**DESCRIPTION OF THE TASK**
Extend the travel article on Greenland, Iceland and the Faroe Islands, starting after its final sentence about the foggy maritime climate of the Faroe Islands.
───── SOURCE EXTRACT
The Great Northern Island Escape: Greenland, Iceland and the Faroe Islands

by Sarah Sekula

If you’d like to get away from it all, an adventure to the West Nordic region of the world is the way to go. In Iceland, Greenland and the Faroe Islands, it’s easy to find solitude and breathtaking nature steeped in rich history.

If you’re a “Game of Thrones” fan, then you’re already familiar with the sweeping landscapes of Iceland. Even if you’re not a fan, you still probably have some dramatic images in mind when it comes to this primordial locale. Beyond the Blue Lagoon and trendy Reykjavík, there’s plenty to explore. Like black-sand beaches, boiling mud pools, waterfalls and moss-covered lava fields. With this otherworldly landscape, it’s no surprise that five Hollywood movies were filmed there in the past year alone.

Must dos:
-Walk to the valley of Reykjadalur, where hundreds of boiling hot springs send their fumes to the sky. (Note: Bring your bathing suit and a towel for a dip in the hot springs.)
-Stroll around Hveragerði village, a neat little town with many hot springs and greenhouses.
-Hike along the trail that goes behind Seljalandsfoss waterfall, one of the most famous waterfalls in the country.
-Stop by the Gígjökull glacier where a big flood washed half the glacier away during the eruption of Eyjafjallajökull in 2010.
-Take photos of the canyons and valleys of Þórsmörk, at the very foot of the famous volcano.
-Stay the night in a cozy mountain hut.
-Do dinner at Fishmarket, where adventurous eaters can dine on smoked puffin, grilled whale meat, Icelandic vodka and reindeer.
-Strap on crampons and traipse across Sólheimajökull glacier.
-Visit of the Skógafoss waterfall, one of the largest waterfalls in Iceland.
-Have dinner at Kopar, the first restaurant in Reykjavík to serve Icelandic rock crab.
-Get a massage while floating in the Blue Lagoon.
-Stop at SS pylsur for a taste of Iceland‘s famous hot dogs.

This isolated archipelago made up of 18 small islands, halfway between Norway and Iceland, is beloved not only for its grass-covered roofs (yes, they get mowed regularly), its towering sea cliffs and its fun foodie scene, but also for the fact that it’s relatively undiscovered. In fact, there are many maps that don’t even include the Faroe Islands. As for the weather, sometimes it’s sunny and other times it’s “like living in a glass of milk,” says Marni Simonsen, a local langoustine fisherman. The maritime climate can certainly get foggy, but it only adds to the dreamlike ambiance of the island.
──────────
───── STORED RECORDS
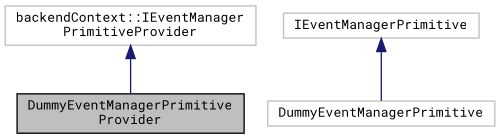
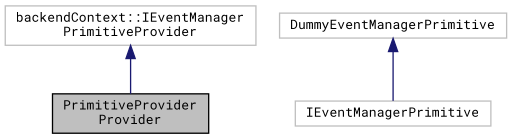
  digraph {
    fontname="Roboto Mono"
    node [color=grey75 fillcolor=white fontname="Roboto Mono" fontsize=10 shape=record style=filled]
    edge [color=midnightblue dir=back fontname="Roboto Mono" fontsize=10 labelfontname=Helvetica labelfontsize=10 style=solid]
-   n1 [color=black fillcolor=grey75 fontcolor=black height=0.2 label="DummyEventManagerPrimitive\lProvider" width=0.4]
+   n1 [color=black fillcolor=grey75 fontcolor=black height=0.2 label="PrimitiveProvider\lProvider" width=0.4]
    n2 [height=0.2 label="backendContext::IEventManager\lPrimitiveProvider" width=0.4]
    n3 [height=0.2 label=DummyEventManagerPrimitive width=0.4]
    n4 [height=0.2 label=IEventManagerPrimitive width=0.4]
    n2 -> n1
-   n4 -> n3
+   n3 -> n4
  }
──────────
**REPLY**
Must dos:
-Take a hike on Mykinesholmur, where you will be surrounded by hundred of birds.
-Go sightseeing in the cheerful harbor town of Tórshavn, the old part of Reyni and Tinganes.
-Visit the brilliant designers at Guðrun & Guðrun where you’ll find gorgeous knitted sweaters, salmon-skin sneakers and stylish dresses popular with glitterati like Helena Christensen and Naomi Campbell.
-Pop into the record store, Tutl, to purchase some local tunes.
-Dine on fabulous Faroese seafood on board Norðlýsið, an adorable wooden sailboat.
-Visit the farm at Kirkjubø, home of the Paturssons, a 17th-generation family.
-Dine at Koks, a fine-dining eatery at Hotel Føroyar, where chef Leif Sorensen will serve you creative dishes using local raw materials.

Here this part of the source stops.